A host of actors across the landscape of global technology are increasingly using information as a weapon. Take a more coordinated, strategic planning approach to the protection of information, the implications for Australia’s national security and the wider region.
A fee of $2110 (plus GST) applies to this course for Commonwealth participating agencies and NSC Partners. The open rate is $2,550 (GST exclusive).
Information has always been an important commodity: for business, for government, and in the conduct of our daily lives as private citizens. But a host of actors across the landscape of global technology are increasingly using information as a weapon. They are doing so in ways that break down the distinctions between what is personal and what is political, using new avenues to seek advantages and new outlets to cause harm to societies.

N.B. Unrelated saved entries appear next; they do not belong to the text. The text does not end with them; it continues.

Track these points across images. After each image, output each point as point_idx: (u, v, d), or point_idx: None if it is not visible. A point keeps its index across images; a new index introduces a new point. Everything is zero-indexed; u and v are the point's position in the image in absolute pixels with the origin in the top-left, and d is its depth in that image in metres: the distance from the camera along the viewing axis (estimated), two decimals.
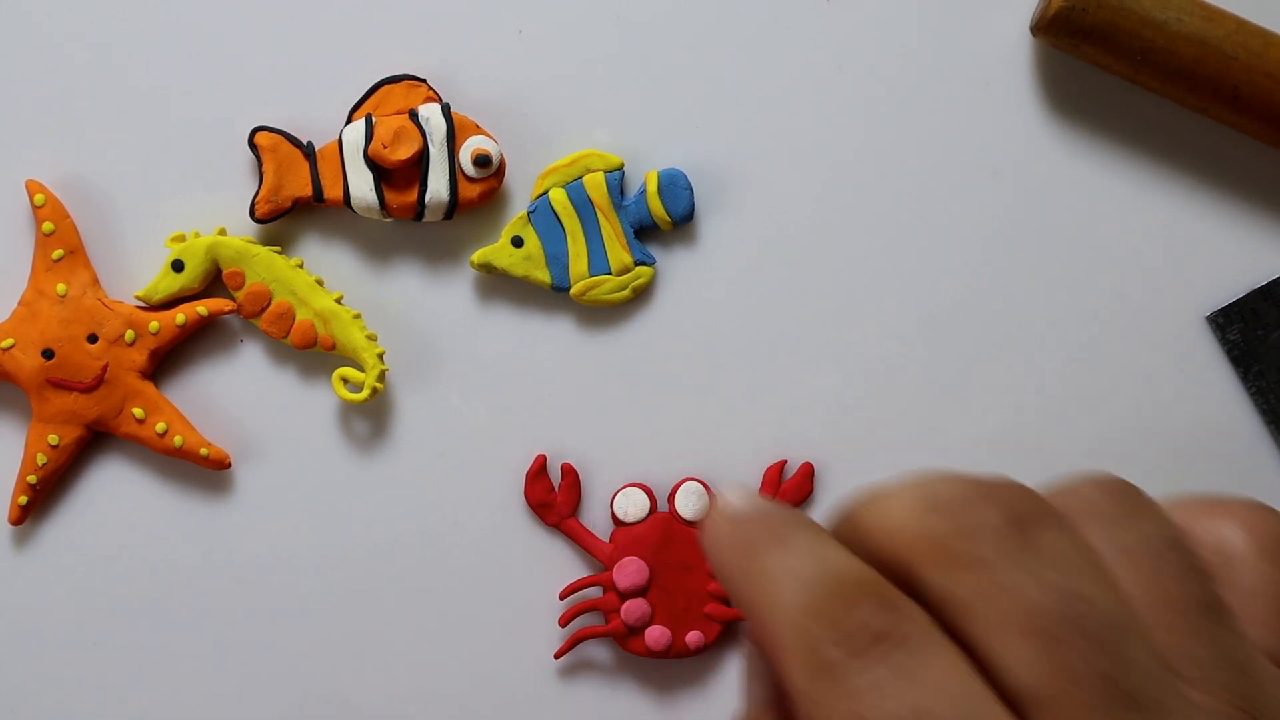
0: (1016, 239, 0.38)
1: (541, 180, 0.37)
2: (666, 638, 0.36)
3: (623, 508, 0.37)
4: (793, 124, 0.37)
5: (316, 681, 0.37)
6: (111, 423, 0.36)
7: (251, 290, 0.36)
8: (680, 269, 0.38)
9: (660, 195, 0.37)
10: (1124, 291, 0.38)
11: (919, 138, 0.37)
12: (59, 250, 0.36)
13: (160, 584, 0.37)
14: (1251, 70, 0.35)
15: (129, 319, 0.36)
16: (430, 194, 0.36)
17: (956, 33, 0.37)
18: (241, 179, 0.37)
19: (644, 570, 0.36)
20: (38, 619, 0.37)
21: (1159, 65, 0.35)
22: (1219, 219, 0.38)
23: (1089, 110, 0.37)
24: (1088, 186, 0.38)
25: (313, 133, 0.36)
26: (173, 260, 0.36)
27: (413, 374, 0.37)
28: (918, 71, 0.37)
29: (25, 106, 0.37)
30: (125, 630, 0.37)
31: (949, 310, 0.37)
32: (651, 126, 0.37)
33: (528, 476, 0.37)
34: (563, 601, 0.37)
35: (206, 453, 0.36)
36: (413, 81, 0.36)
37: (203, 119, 0.37)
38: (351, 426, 0.37)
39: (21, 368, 0.36)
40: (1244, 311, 0.37)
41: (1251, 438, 0.38)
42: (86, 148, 0.37)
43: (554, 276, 0.37)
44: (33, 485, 0.36)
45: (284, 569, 0.37)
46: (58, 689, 0.37)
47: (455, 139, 0.36)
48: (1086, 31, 0.35)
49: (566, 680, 0.37)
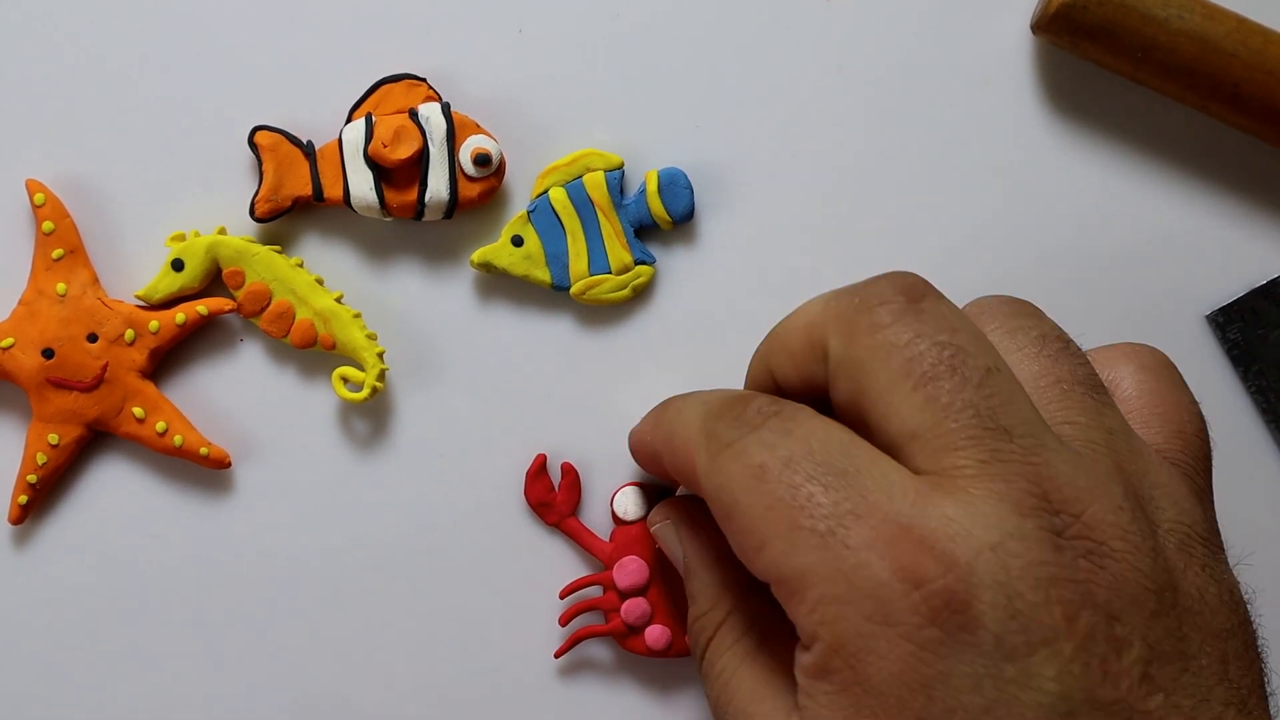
0: (1017, 238, 0.38)
1: (541, 179, 0.37)
2: (667, 637, 0.36)
3: (623, 507, 0.37)
4: (793, 124, 0.37)
5: (316, 681, 0.37)
6: (111, 422, 0.36)
7: (251, 289, 0.36)
8: (680, 268, 0.38)
9: (660, 194, 0.37)
10: (1124, 290, 0.38)
11: (919, 137, 0.38)
12: (59, 249, 0.36)
13: (160, 583, 0.37)
14: (1252, 68, 0.35)
15: (129, 318, 0.36)
16: (430, 193, 0.36)
17: (957, 32, 0.37)
18: (241, 178, 0.37)
19: (644, 569, 0.36)
20: (38, 619, 0.37)
21: (1160, 63, 0.35)
22: (1219, 218, 0.38)
23: (1089, 109, 0.37)
24: (1088, 185, 0.38)
25: (313, 132, 0.36)
26: (173, 259, 0.36)
27: (413, 373, 0.37)
28: (918, 71, 0.37)
29: (25, 106, 0.37)
30: (125, 630, 0.37)
31: None
32: (651, 126, 0.37)
33: (528, 476, 0.37)
34: (562, 601, 0.37)
35: (206, 452, 0.36)
36: (413, 81, 0.36)
37: (203, 118, 0.37)
38: (351, 426, 0.37)
39: (21, 367, 0.36)
40: (1244, 311, 0.38)
41: (1251, 437, 0.38)
42: (86, 147, 0.37)
43: (554, 276, 0.37)
44: (33, 485, 0.36)
45: (284, 568, 0.37)
46: (58, 689, 0.37)
47: (455, 138, 0.36)
48: (1087, 29, 0.35)
49: (566, 679, 0.37)
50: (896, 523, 0.23)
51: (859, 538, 0.23)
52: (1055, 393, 0.26)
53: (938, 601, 0.22)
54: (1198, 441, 0.28)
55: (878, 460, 0.24)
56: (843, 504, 0.23)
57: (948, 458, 0.23)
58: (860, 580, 0.22)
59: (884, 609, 0.22)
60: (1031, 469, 0.23)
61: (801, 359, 0.27)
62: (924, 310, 0.25)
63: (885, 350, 0.25)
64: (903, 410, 0.24)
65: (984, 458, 0.23)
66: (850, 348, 0.25)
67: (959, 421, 0.24)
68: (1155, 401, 0.29)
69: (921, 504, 0.23)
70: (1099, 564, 0.23)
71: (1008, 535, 0.22)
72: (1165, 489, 0.25)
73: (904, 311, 0.25)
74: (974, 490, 0.23)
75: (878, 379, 0.25)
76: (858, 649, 0.22)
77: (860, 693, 0.22)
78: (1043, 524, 0.23)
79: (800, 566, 0.23)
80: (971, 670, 0.22)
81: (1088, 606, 0.22)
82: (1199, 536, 0.25)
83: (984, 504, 0.23)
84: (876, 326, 0.25)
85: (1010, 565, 0.22)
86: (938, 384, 0.24)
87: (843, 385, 0.26)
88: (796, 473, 0.24)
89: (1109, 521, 0.23)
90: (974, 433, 0.23)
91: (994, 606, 0.22)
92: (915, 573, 0.22)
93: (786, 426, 0.25)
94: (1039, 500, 0.23)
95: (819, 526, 0.23)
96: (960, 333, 0.25)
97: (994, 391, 0.24)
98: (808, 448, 0.24)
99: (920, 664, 0.22)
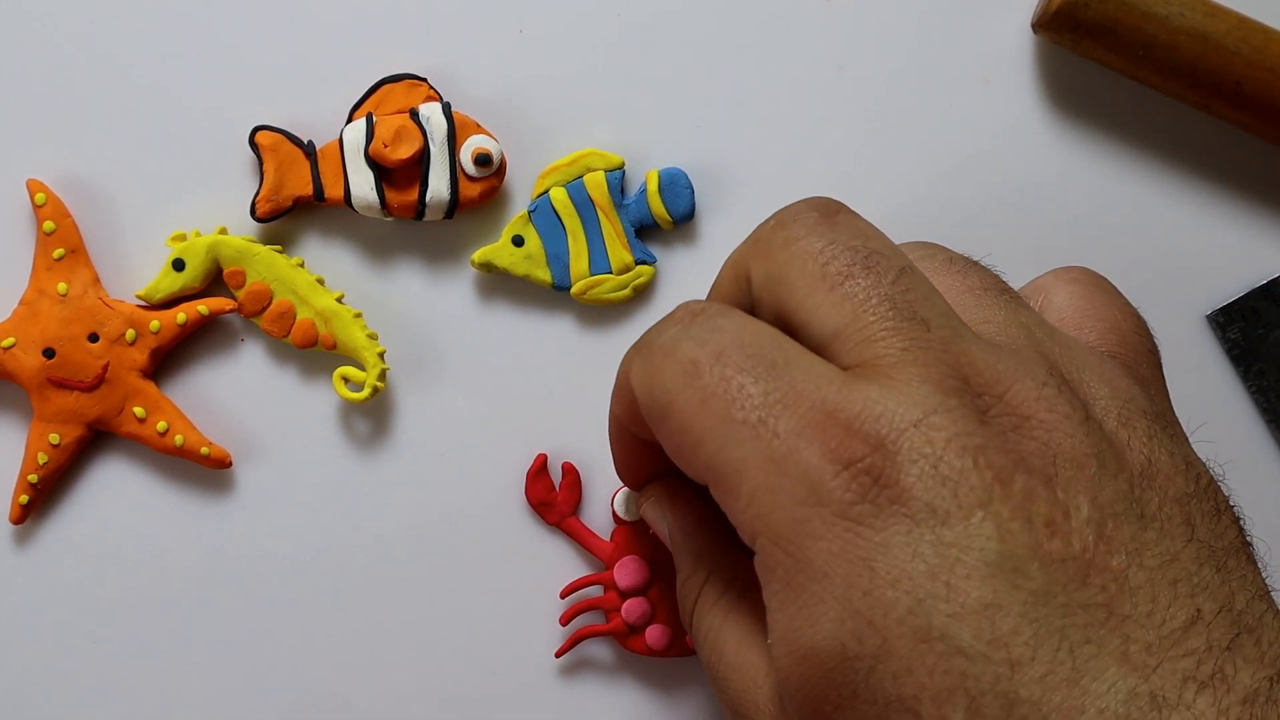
0: (1017, 237, 0.38)
1: (542, 179, 0.37)
2: (667, 636, 0.36)
3: (623, 507, 0.37)
4: (793, 124, 0.38)
5: (316, 680, 0.37)
6: (112, 422, 0.36)
7: (252, 289, 0.36)
8: (681, 268, 0.38)
9: (661, 194, 0.37)
10: (1124, 289, 0.38)
11: (920, 136, 0.38)
12: (60, 249, 0.36)
13: (160, 583, 0.37)
14: (1254, 65, 0.35)
15: (130, 318, 0.36)
16: (431, 193, 0.36)
17: (957, 31, 0.38)
18: (242, 178, 0.37)
19: (644, 569, 0.36)
20: (38, 619, 0.37)
21: (1161, 60, 0.35)
22: (1220, 217, 0.38)
23: (1090, 108, 0.37)
24: (1089, 184, 0.38)
25: (313, 132, 0.37)
26: (174, 259, 0.36)
27: (413, 373, 0.37)
28: (918, 70, 0.38)
29: (26, 106, 0.37)
30: (125, 630, 0.37)
31: None
32: (652, 126, 0.37)
33: (528, 475, 0.37)
34: (563, 600, 0.37)
35: (207, 452, 0.36)
36: (413, 81, 0.36)
37: (204, 118, 0.37)
38: (352, 426, 0.37)
39: (22, 367, 0.36)
40: (1244, 310, 0.38)
41: (1251, 437, 0.38)
42: (87, 147, 0.37)
43: (555, 275, 0.37)
44: (34, 484, 0.36)
45: (284, 568, 0.37)
46: (58, 689, 0.37)
47: (456, 138, 0.36)
48: (1088, 26, 0.35)
49: (567, 679, 0.37)
50: (823, 409, 0.23)
51: (788, 425, 0.23)
52: (969, 299, 0.27)
53: (865, 479, 0.22)
54: (1135, 338, 0.29)
55: (804, 354, 0.25)
56: (772, 394, 0.24)
57: (869, 349, 0.24)
58: (790, 466, 0.23)
59: (815, 491, 0.23)
60: (950, 355, 0.24)
61: (730, 293, 0.28)
62: (837, 222, 0.26)
63: (801, 259, 0.26)
64: (821, 311, 0.25)
65: (904, 345, 0.24)
66: (769, 264, 0.26)
67: (876, 315, 0.24)
68: (1086, 306, 0.29)
69: (846, 390, 0.23)
70: (1028, 434, 0.23)
71: (931, 411, 0.23)
72: (1095, 371, 0.26)
73: (817, 223, 0.26)
74: (896, 375, 0.23)
75: (796, 288, 0.26)
76: (795, 534, 0.23)
77: (805, 579, 0.23)
78: (964, 400, 0.23)
79: (734, 459, 0.24)
80: (909, 539, 0.22)
81: (1021, 470, 0.23)
82: (1140, 411, 0.25)
83: (907, 386, 0.23)
84: (791, 240, 0.26)
85: (935, 438, 0.23)
86: (853, 282, 0.25)
87: (766, 301, 0.27)
88: (727, 365, 0.24)
89: (1033, 397, 0.24)
90: (892, 324, 0.24)
91: (922, 477, 0.22)
92: (843, 453, 0.23)
93: (715, 323, 0.26)
94: (960, 382, 0.23)
95: (750, 418, 0.24)
96: (873, 239, 0.26)
97: (909, 287, 0.25)
98: (739, 339, 0.25)
99: (857, 538, 0.22)
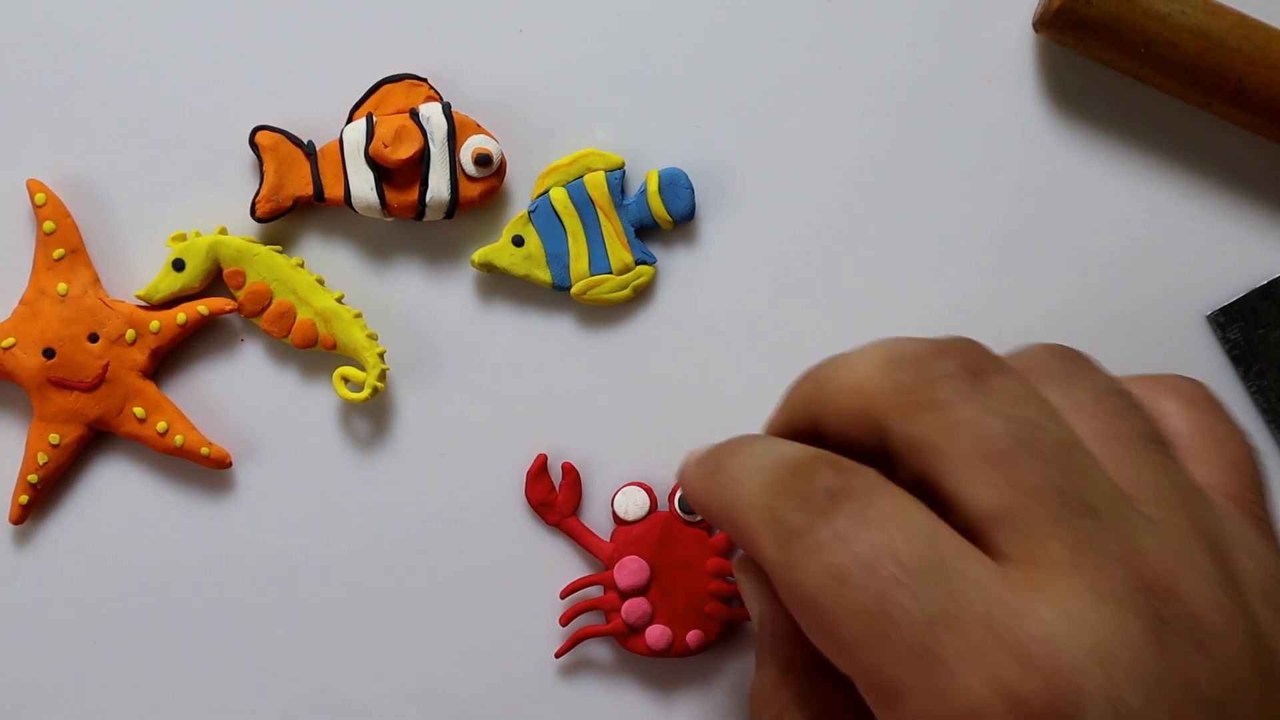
0: (1018, 237, 0.38)
1: (542, 179, 0.37)
2: (667, 637, 0.36)
3: (623, 506, 0.37)
4: (793, 124, 0.38)
5: (316, 680, 0.37)
6: (112, 422, 0.36)
7: (252, 289, 0.36)
8: (681, 268, 0.38)
9: (661, 194, 0.37)
10: (1124, 289, 0.38)
11: (920, 136, 0.38)
12: (60, 249, 0.36)
13: (160, 583, 0.37)
14: (1255, 63, 0.35)
15: (130, 318, 0.36)
16: (431, 193, 0.36)
17: (957, 30, 0.38)
18: (242, 178, 0.37)
19: (644, 569, 0.36)
20: (38, 619, 0.37)
21: (1162, 59, 0.35)
22: (1220, 217, 0.38)
23: (1092, 107, 0.37)
24: (1089, 184, 0.38)
25: (313, 132, 0.37)
26: (174, 259, 0.36)
27: (413, 373, 0.37)
28: (918, 70, 0.38)
29: (26, 106, 0.37)
30: (125, 630, 0.37)
31: (950, 309, 0.37)
32: (652, 126, 0.37)
33: (528, 476, 0.37)
34: (563, 601, 0.37)
35: (207, 452, 0.36)
36: (413, 81, 0.36)
37: (204, 118, 0.37)
38: (352, 426, 0.37)
39: (22, 367, 0.36)
40: (1244, 310, 0.37)
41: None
42: (87, 147, 0.37)
43: (555, 275, 0.37)
44: (34, 484, 0.36)
45: (284, 568, 0.37)
46: (58, 689, 0.37)
47: (456, 138, 0.36)
48: (1089, 25, 0.35)
49: (567, 679, 0.37)
50: (991, 630, 0.21)
51: (953, 649, 0.21)
52: (1119, 450, 0.25)
53: None
54: (1253, 473, 0.27)
55: (963, 552, 0.23)
56: (931, 608, 0.22)
57: (1034, 544, 0.22)
58: (957, 700, 0.21)
59: None
60: (1123, 552, 0.22)
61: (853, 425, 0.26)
62: (990, 387, 0.24)
63: (951, 428, 0.23)
64: (979, 492, 0.23)
65: (1073, 543, 0.22)
66: (914, 426, 0.24)
67: (1042, 503, 0.23)
68: (1207, 437, 0.28)
69: (1015, 606, 0.22)
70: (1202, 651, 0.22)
71: (1109, 636, 0.21)
72: (1240, 542, 0.24)
73: (968, 388, 0.24)
74: (1068, 584, 0.22)
75: (948, 459, 0.23)
76: None
77: None
78: (1141, 612, 0.22)
79: (891, 679, 0.22)
80: None
81: (1193, 701, 0.21)
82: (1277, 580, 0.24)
83: (1080, 600, 0.22)
84: (939, 404, 0.24)
85: (1114, 672, 0.21)
86: (1015, 463, 0.23)
87: (910, 464, 0.24)
88: (880, 576, 0.22)
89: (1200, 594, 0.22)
90: (1060, 515, 0.22)
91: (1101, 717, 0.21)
92: (1015, 690, 0.21)
93: (862, 512, 0.23)
94: (1134, 585, 0.22)
95: (909, 638, 0.22)
96: (1029, 405, 0.24)
97: (1074, 468, 0.23)
98: (890, 544, 0.22)
99: None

This course addresses the new information wars in a variety of ways to help participants take a more coordinated, strategic planning approach to the protection of information, the implications for Australia’s national security and the wider region.
Scope and content
Understanding the dangers associated with the weaponisation of information is crucial to effective security. In this course you will go beyond deterrence and denial, or risk and regulation, to a necessary understanding of motives and means. The course will illuminate why the providers of Australian critical infrastructure and our key agencies involved in protecting information networks need to work closely together in order to minimise these harms. Participants in the course will:
receive a strategic overview of the risk environment from experts in the field that includes hostile state actors, organised criminal syndicates, rogue businesses, terrorist organisations and other malicious network actors
evaluate the type and nature of harm that each of these actors poses to business, government and society
explore an assessment framework for the main threat vectors by each type of hostile actor, including identifying likely incursion routes
identify ways to enhance resilience, whether this is by protecting critical systems or guarding against false and misleading information
chart opportunities for cooperation that will make the task of safeguarding information simpler and make our ability to combat disinformation more robust.
Who should attend?
This course is designed for staff from all organisations who would benefit from a deeper understanding of the increasing use of information as a weapon.
Two day, non-residential, fully-catered program
An ANU parking permit will be supplied.